I would never ask the Lord to do what I am not willing to do myself.

BRIGHAM YOUNG

I making decisions for living situation, school, work, relationships and the future, I have been thinking a lot myself. But in doing so, I have been seeking help from the Lord. Trying to find out what He would want me to do with my life. There have been times in my life where I have been praying for the answers to fall into my lap. They didn't come that easily. There have been other times in my life where I have been working really hard, both as a missionary and at home, to find answers and solutions and they still didn't come through divine inspiration. Being human, we all have intelligence, which is a God-given gift that me must use in order to personally succeed in life. Out Father wants us to learn and grow and we can't if we don't use our heads. Sometimes we are tested, confused, lost and wanting answers and they don't come. This doesn't mean that God doesn't exist or that God doesn't love us. It means the opposite.

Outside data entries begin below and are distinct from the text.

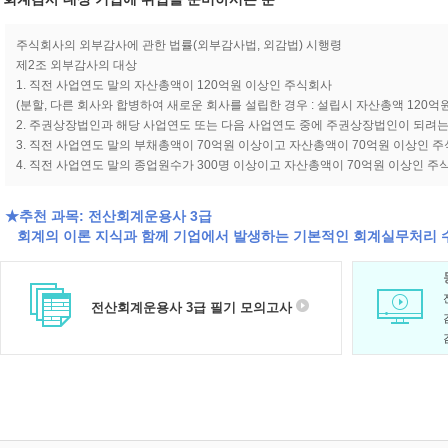
주식회사의 외부감사에 관한 법률(외부감사법, 외감법) 시행령
제2조 외부감사의 대상
1. 직전 사업연도 말의 자산총액이 120억원 이상인 주식회사
(분할, 다른 회사와 합병하여 새로운 회사를 설립한 경우 : 설립시 자산총액 120억원
2. 주권상장법인과 해당 사업연도 또는 다음 사업연도 중에 주권상장법인이 되려
3. 직전 사업연도 말의 부채총액이 70억원 이상이고 자산총액이 70억원 이상인 
4. 직전 사업연도 말의 종업원수가 300명 이상이고 자산총액이 70억원 이상인 주
★추천 과목: 전산회계운용사 3급
회계의 이론 지식과 함께 기업에서 발생하는 기본적인 회계실무처리 
전산회계운용사 3급 필기 모의고사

While serving as a missionary there were many times where I received answers from God. They usually came at the right time with the right solution. There also were many times where no answer was received at all. These were some of the most frustrating times of my mission. I was working hard, doing what I was supposed to be doing and I still wasn't getting answers. The problem was I was asking the Lord to think for me when I wasn't willing to think for myself. There is a quote from an apostle, Elder Dallin H. Oaks, which has caused me to think and reflect on many occasions.

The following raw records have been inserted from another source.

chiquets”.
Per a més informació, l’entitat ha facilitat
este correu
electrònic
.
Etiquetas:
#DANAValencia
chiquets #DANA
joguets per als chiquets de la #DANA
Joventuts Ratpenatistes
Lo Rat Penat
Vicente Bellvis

“[A person may have] a strong desire to be led by the Spirit of the Lord but . . .
unwisely extends that desire to the point of wanting to be led in all things. A
desire to be led by the Lord is a strength, but it needs to be accompanied by an
understanding that our Heavenly Father leaves many decisions for our personal
choices. Personal decision making is one of the sources of the growth we are
meant to experience in mortality. Persons who try to shift all decision making to
the Lord and plead for revelation in every choice will soon find circumstances in
which they pray for guidance and don't receive it. For example, this is likely to
occur in those numerous circumstances in which the choices are trivial or either
choice is acceptable.
“We should study things out in our minds, using the reasoning powers our Creator
has placed within us. Then we should pray for guidance and act upon it if we
receive it. If we do not receive guidance, we should act upon our best judgment.
Persons who persist in seeking revelatory guidance on subjects on which the Lord
has not chosen to direct us may concoct an answer out of their own fantasy or
bias, or they may even receive an answer through the medium of false revelation”

DALLIN H. OAKS

Whether spiritual or secular, the major crossroads in my life have mostly been prayerfully considered. I feel that the best way to come to an appropriate conclusion is to think "What would God have me do?" Sometimes I got answers right away, sometimes after a while and sometimes none at all. But I am confident that if I use my intellect to make important decisions, God will ensure that I come out on top. There have been time where I have taken the harder road, but been better for it. I know that God will always prevent me from going down an incorrect path. Sometimes, there are no incorrect paths and the paths available will be of good to me and it's all up to me to decide.

A poem by Robert Frost that a past president of the church, President Gordon B. Hinckley, quoted has inspired me on many occasions.

 

Two roads diverged in a yellow wood, 
And sorry I could not travel both 
And be one traveler, long I stood 
And looked down one as far as I could 
To where it bent in the undergrowth;

Then took the other, as just as fair 
And having perhaps the better claim, 
Because it was grassy and wanted wear; 
Though as for that, the passing there 
Had worn them really about the same,

And both that morning equally lay 
In leaves no step had trodden black 
Oh, I kept the first for another day! 
Yet knowing how way leads on to way, 
I doubted if I should ever come back.

I shall be telling this with a sigh 
Somewhere ages and ages hence: 
Two roads diverged in a wood, and I 
I took the one less traveled by, 
And that has made all the difference.